## EXERCISE DETAILS
Exact transcription of the data below is required, without the images.

[GIVEN DATA]

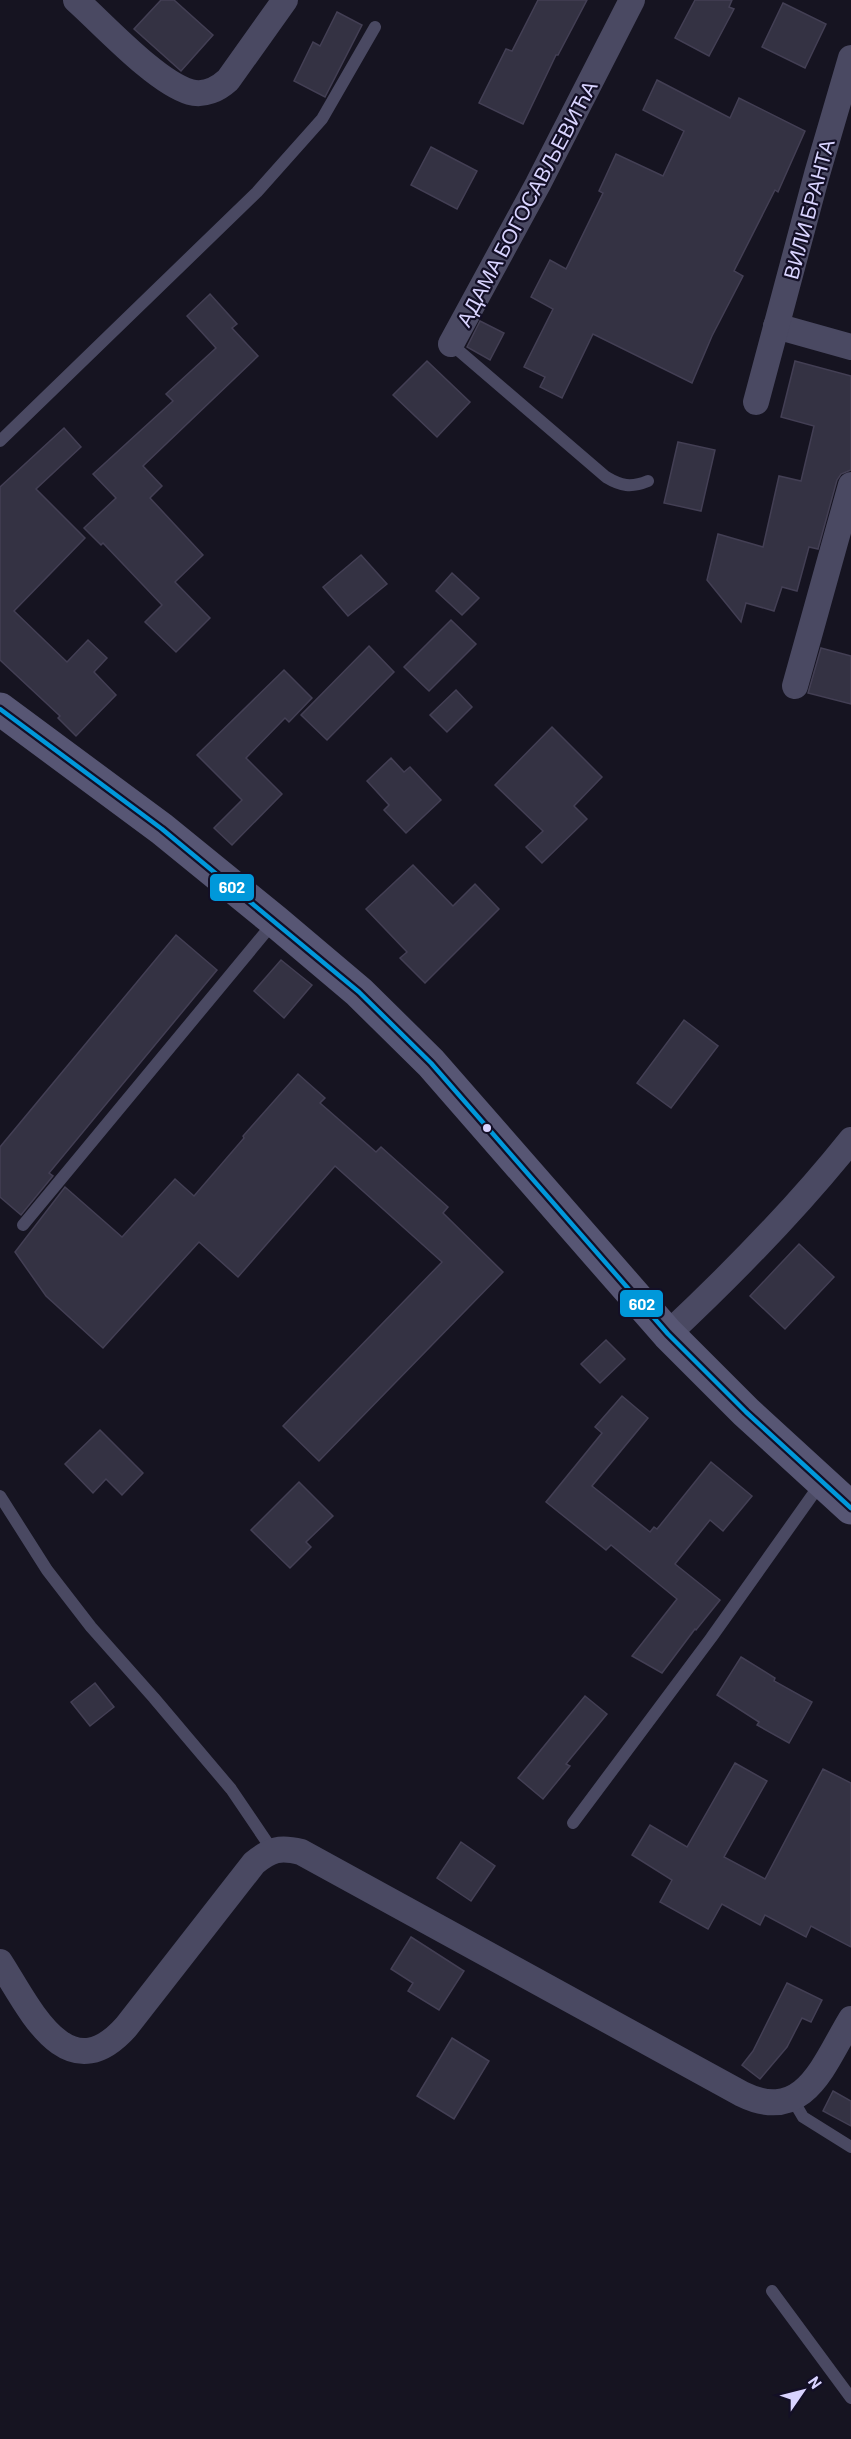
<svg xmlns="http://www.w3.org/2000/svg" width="851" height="2439" font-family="Barlow,sans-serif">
  <rect width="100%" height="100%" fill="#161421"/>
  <g fill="#343243" stroke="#433f54" stroke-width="1.5">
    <polygon points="161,0 174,0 213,35 181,71 134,29"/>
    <polygon points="538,0 587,0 558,55 556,55 523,124 479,103 506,49 512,51"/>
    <polygon points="695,0 732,0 729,7 734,9 709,56 675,38"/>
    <polygon points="783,3 826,24 805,68 762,47"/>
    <polygon points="337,12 362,25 325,97 294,81 313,42 320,46"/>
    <polygon points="657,80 730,118 739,98 805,131 778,192 775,190 734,271 743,276 712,336 692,383 593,334 562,398 540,387 545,377 524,367 553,309 531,297 550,260 566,269 603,193 599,191 616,154 663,176 684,131 643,110"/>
    <polygon points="431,147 477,171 457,209 411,185"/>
    <polygon points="210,294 237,324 232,328 258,356 143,466 162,486 150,498 203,555 175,582 210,618 176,652 145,622 162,605 103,543 101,545 84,528 116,498 93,474 173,401 166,394 216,348 187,316"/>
    <polygon points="480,321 504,333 490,360 467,347"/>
    <polygon points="427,361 470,402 437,437 393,395"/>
    <polygon points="795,361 851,376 851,470 841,474 837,480 818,549 809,547 797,591 782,587 774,611 746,603 741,622 707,580 718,534 763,547 779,476 801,481 814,426 781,417"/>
    <polygon points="64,428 81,447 36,489 85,538 14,611 67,662 88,640 107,658 94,672 116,695 76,736 58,718 60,716 0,660 0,487"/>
    <polygon points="678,442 715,450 701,511 664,503"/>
    <polygon points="361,555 387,584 348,616 323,587"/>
    <polygon points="452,573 479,598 462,615 436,591"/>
    <polygon points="451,620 476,644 429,691 404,667"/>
    <polygon points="369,646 394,672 327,740 301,715"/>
    <polygon points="821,648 851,656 851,704 808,693"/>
    <polygon points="284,670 312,698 289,722 285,718 246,758 282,794 232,845 214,828 242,800 197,755"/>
    <polygon points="456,690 472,707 447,732 430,715"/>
    <polygon points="552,727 602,777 574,806 587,819 542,863 526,847 543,831 495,785"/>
    <polygon points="391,758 404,772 410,767 441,800 406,833 384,810 389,805 367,781"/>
    <polygon points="413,865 453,906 475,884 499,909 425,983 400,958 407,952 366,909"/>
    <polygon points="176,935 217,970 49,1173 53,1176 21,1215 0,1197 0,1147"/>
    <polygon points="281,960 312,985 284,1018 254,991"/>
    <polygon points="684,1020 718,1046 671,1108 637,1083"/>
    <polygon points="298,1074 325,1098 320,1103 376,1152 381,1147 448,1207 443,1213 503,1272 319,1461 283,1426 442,1262 335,1166 238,1277 199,1242 103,1348 46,1296 15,1252 65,1187 122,1237 175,1179 194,1196 244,1138 243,1136"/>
    <polygon points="799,1244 834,1277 785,1329 750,1296"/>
    <polygon points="606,1340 625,1359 600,1383 581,1364"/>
    <polygon points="622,1396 648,1418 592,1486 650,1532 654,1527 657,1529 711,1462 752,1496 723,1531 710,1520 675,1564 720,1600 696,1630 695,1629 662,1673 632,1656 677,1599 611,1545 606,1550 546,1502 602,1433 595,1427"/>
    <polygon points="100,1430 143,1473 122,1495 106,1479 93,1493 65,1464"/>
    <polygon points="299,1482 333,1516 306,1542 311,1547 290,1568 251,1530"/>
    <polygon points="741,1657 775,1678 774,1681 812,1702 789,1743 757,1725 759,1722 717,1695"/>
    <polygon points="95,1683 114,1707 90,1726 71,1702"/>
    <polygon points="585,1696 607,1714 566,1764 570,1766 543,1799 518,1778"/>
    <polygon points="735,1763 767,1781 724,1857 765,1879 823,1769 851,1783 851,1947 811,1926 806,1937 765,1915 760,1925 722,1904 708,1929 660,1902 672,1880 632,1855 650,1825 687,1847"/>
    <polygon points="461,1842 495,1866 471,1901 437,1878"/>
    <polygon points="411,1937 464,1971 439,2010 408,1991 413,1983 391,1969"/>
    <polygon points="787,1983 822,2000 811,2022 802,2018 787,2047 760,2079 742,2065 753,2051"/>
    <polygon points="452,2038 489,2061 454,2119 417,2096"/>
    <polygon points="833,2091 851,2101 851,2126 823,2111"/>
  </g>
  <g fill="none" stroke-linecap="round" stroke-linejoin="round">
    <g stroke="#4a4962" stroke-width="12">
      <path d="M451,344L606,477C621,486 631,488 648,481"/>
      <polyline points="0,441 257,192 322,119 375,27"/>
      <polyline points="23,1225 274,922"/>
      <polyline points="0,1496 47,1570 91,1627 154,1698 231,1789 273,1851"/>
      <polyline points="573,1823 711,1638 821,1483"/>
      <polyline points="793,2100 803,2117 851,2147"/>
      <polyline points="772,2291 851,2398"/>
    </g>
    <g stroke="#4a4962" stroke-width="26">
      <path d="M76,0C104,25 156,82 190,92C204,96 218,89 228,80L285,0"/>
      <polyline points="776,326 851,347"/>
      <polyline points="451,344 538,184 632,0"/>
      <polyline points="756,402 817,174 851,58"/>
      <polyline points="795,686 851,485"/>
      <path d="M668,1334C733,1273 796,1209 851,1140"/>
      <path d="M0,1962C29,2007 67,2093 126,2027L254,1863C271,1849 280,1847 301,1852L742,2094C805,2125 824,2063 851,2019"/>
    </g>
    <polyline stroke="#575674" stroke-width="33" points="0,709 162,829 275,921 359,992 431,1063 668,1334 746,1412 851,1508"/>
    <g stroke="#130f26" stroke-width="9">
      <polyline id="bus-1" points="0,709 162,829 359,992 431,1063 668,1334 746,1412 851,1508"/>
    </g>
    <use href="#bus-1" stroke="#0098da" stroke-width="4.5"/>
  </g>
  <circle fill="#d9d4ff" stroke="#130f26" stroke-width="2" cx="487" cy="1128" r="5"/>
  <g text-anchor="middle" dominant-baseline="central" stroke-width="4.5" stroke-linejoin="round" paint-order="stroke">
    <g font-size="21" fill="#d9d4ff" stroke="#130f26">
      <text transform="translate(526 203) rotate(-62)">АДАМА БОГОСАВЉЕВИЋА</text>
      <text transform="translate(808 209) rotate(-75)">ВИЛИ БРАНТА</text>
    </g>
  </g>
  <g stroke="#130f26" stroke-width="2">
    <rect x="209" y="873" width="46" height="29" rx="6" fill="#0098da"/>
    <rect x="619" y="1289" width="45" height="29" rx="6" fill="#0098da"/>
  </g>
  <g font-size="16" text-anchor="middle" font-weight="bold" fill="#fff">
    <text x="232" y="893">602</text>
    <text x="642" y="1310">602</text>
  </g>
  <g transform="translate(803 2391) rotate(55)" stroke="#130f26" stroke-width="4.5" paint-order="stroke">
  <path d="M0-4.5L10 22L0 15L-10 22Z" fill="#d9d4ff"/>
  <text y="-9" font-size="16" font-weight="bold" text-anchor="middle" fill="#d9d4ff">N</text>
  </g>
</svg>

[/GIVEN DATA]

## EXERCISE RESULT
<svg xmlns="http://www.w3.org/2000/svg" width="851" height="2439" font-family="Barlow,sans-serif">
  <rect width="100%" height="100%" fill="#161421"/>
  <g fill="#343243" stroke="#433f54" stroke-width="1.5">
    <polygon points="161,0 174,0 213,35 181,71 134,29"/>
    <polygon points="538,0 587,0 558,55 556,55 523,124 479,103 506,49 512,51"/>
    <polygon points="695,0 732,0 729,7 734,9 709,56 675,38"/>
    <polygon points="783,3 826,24 805,68 762,47"/>
    <polygon points="337,12 362,25 325,97 294,81 313,42 320,46"/>
    <polygon points="657,80 730,118 739,98 805,131 778,192 775,190 734,271 743,276 712,336 692,383 593,334 562,398 540,387 545,377 524,367 553,309 531,297 550,260 566,269 603,193 599,191 616,154 663,176 684,131 643,110"/>
    <polygon points="431,147 477,171 457,209 411,185"/>
    <polygon points="210,294 237,324 232,328 258,356 143,466 162,486 150,498 203,555 175,582 210,618 176,652 145,622 162,605 103,543 101,545 84,528 116,498 93,474 173,401 166,394 216,348 187,316"/>
    <polygon points="480,321 504,333 490,360 467,347"/>
    <polygon points="427,361 470,402 437,437 393,395"/>
    <polygon points="795,361 851,376 851,470 841,474 837,480 818,549 809,547 797,591 782,587 774,611 746,603 741,622 707,580 718,534 763,547 779,476 801,481 814,426 781,417"/>
    <polygon points="64,428 81,447 36,489 85,538 14,611 67,662 88,640 107,658 94,672 116,695 76,736 58,718 60,716 0,660 0,487"/>
    <polygon points="678,442 715,450 701,511 664,503"/>
    <polygon points="361,555 387,584 348,616 323,587"/>
    <polygon points="452,573 479,598 462,615 436,591"/>
    <polygon points="451,620 476,644 429,691 404,667"/>
    <polygon points="369,646 394,672 327,740 301,715"/>
    <polygon points="821,648 851,656 851,704 808,693"/>
    <polygon points="284,670 312,698 289,722 285,718 246,758 282,794 232,845 214,828 242,800 197,755"/>
    <polygon points="456,690 472,707 447,732 430,715"/>
    <polygon points="552,727 602,777 574,806 587,819 542,863 526,847 543,831 495,785"/>
    <polygon points="391,758 404,772 410,767 441,800 406,833 384,810 389,805 367,781"/>
    <polygon points="413,865 453,906 475,884 499,909 425,983 400,958 407,952 366,909"/>
    <polygon points="176,935 217,970 49,1173 53,1176 21,1215 0,1197 0,1147"/>
    <polygon points="281,960 312,985 284,1018 254,991"/>
    <polygon points="684,1020 718,1046 671,1108 637,1083"/>
    <polygon points="298,1074 325,1098 320,1103 376,1152 381,1147 448,1207 443,1213 503,1272 319,1461 283,1426 442,1262 335,1166 238,1277 199,1242 103,1348 46,1296 15,1252 65,1187 122,1237 175,1179 194,1196 244,1138 243,1136"/>
    <polygon points="799,1244 834,1277 785,1329 750,1296"/>
    <polygon points="606,1340 625,1359 600,1383 581,1364"/>
    <polygon points="622,1396 648,1418 592,1486 650,1532 654,1527 657,1529 711,1462 752,1496 723,1531 710,1520 675,1564 720,1600 696,1630 695,1629 662,1673 632,1656 677,1599 611,1545 606,1550 546,1502 602,1433 595,1427"/>
    <polygon points="100,1430 143,1473 122,1495 106,1479 93,1493 65,1464"/>
    <polygon points="299,1482 333,1516 306,1542 311,1547 290,1568 251,1530"/>
    <polygon points="741,1657 775,1678 774,1681 812,1702 789,1743 757,1725 759,1722 717,1695"/>
    <polygon points="95,1683 114,1707 90,1726 71,1702"/>
    <polygon points="585,1696 607,1714 566,1764 570,1766 543,1799 518,1778"/>
    <polygon points="735,1763 767,1781 724,1857 765,1879 823,1769 851,1783 851,1947 811,1926 806,1937 765,1915 760,1925 722,1904 708,1929 660,1902 672,1880 632,1855 650,1825 687,1847"/>
    <polygon points="461,1842 495,1866 471,1901 437,1878"/>
    <polygon points="411,1937 464,1971 439,2010 408,1991 413,1983 391,1969"/>
    <polygon points="787,1983 822,2000 811,2022 802,2018 787,2047 760,2079 742,2065 753,2051"/>
    <polygon points="452,2038 489,2061 454,2119 417,2096"/>
    <polygon points="833,2091 851,2101 851,2126 823,2111"/>
  </g>
  <g fill="none" stroke-linecap="round" stroke-linejoin="round">
    <g stroke="#4a4962" stroke-width="12">
      <path d="M451,344L606,477C621,486 631,488 648,481"/>
      <polyline points="0,441 257,192 322,119 375,27"/>
      <polyline points="23,1225 274,922"/>
      <polyline points="0,1496 47,1570 91,1627 154,1698 231,1789 273,1851"/>
      <polyline points="573,1823 711,1638 821,1483"/>
      <polyline points="793,2100 803,2117 851,2147"/>
      <polyline points="772,2291 851,2398"/>
    </g>
    <g stroke="#4a4962" stroke-width="26">
      <path d="M76,0C104,25 156,82 190,92C204,96 218,89 228,80L285,0"/>
      <polyline points="776,326 851,347"/>
      <polyline points="451,344 538,184 632,0"/>
      <polyline points="756,402 817,174 851,58"/>
      <polyline points="795,686 851,485"/>
      <path d="M668,1334C733,1273 796,1209 851,1140"/>
      <path d="M0,1962C29,2007 67,2093 126,2027L254,1863C271,1849 280,1847 301,1852L742,2094C805,2125 824,2063 851,2019"/>
    </g>
    <polyline stroke="#575674" stroke-width="33" points="0,709 162,829 275,921 359,992 431,1063 668,1334 746,1412 851,1508"/>
    <g stroke="#130f26" stroke-width="9">
      <polyline id="bus-1" points="0,709 162,829 359,992 431,1063 668,1334 746,1412 851,1508"/>
    </g>
    <use href="#bus-1" stroke="#0098da" stroke-width="4.5"/>
  </g>
  <circle fill="#d9d4ff" stroke="#130f26" stroke-width="2" cx="487" cy="1128" r="5"/>
  <g text-anchor="middle" dominant-baseline="central" stroke-width="4.5" stroke-linejoin="round" paint-order="stroke">
    <g font-size="21" fill="#d9d4ff" stroke="#130f26">
      <text transform="translate(526 203) rotate(-62)">АДАМА БОГОСАВЉЕВИЋА</text>
      <text transform="translate(808 209) rotate(-75)">ВИЛИ БРАНТА</text>
    </g>
  </g>
  <g stroke="#130f26" stroke-width="2">
    <rect x="209" y="873" width="46" height="29" rx="6" fill="#0098da"/>
    <rect x="619" y="1289" width="45" height="29" rx="6" fill="#0098da"/>
  </g>
  <g font-size="16" text-anchor="middle" font-weight="bold" fill="#fff">
    <text x="232" y="893">602</text>
    <text x="642" y="1310">602</text>
  </g>
  <g transform="translate(803 2391) rotate(55)" stroke="#130f26" stroke-width="4.5" paint-order="stroke">
  <path d="M0-4.5L10 22L0 15L-10 22Z" fill="#d9d4ff"/>
  <text y="-9" font-size="16" font-weight="bold" text-anchor="middle" fill="#d9d4ff">N</text>
  </g>
</svg>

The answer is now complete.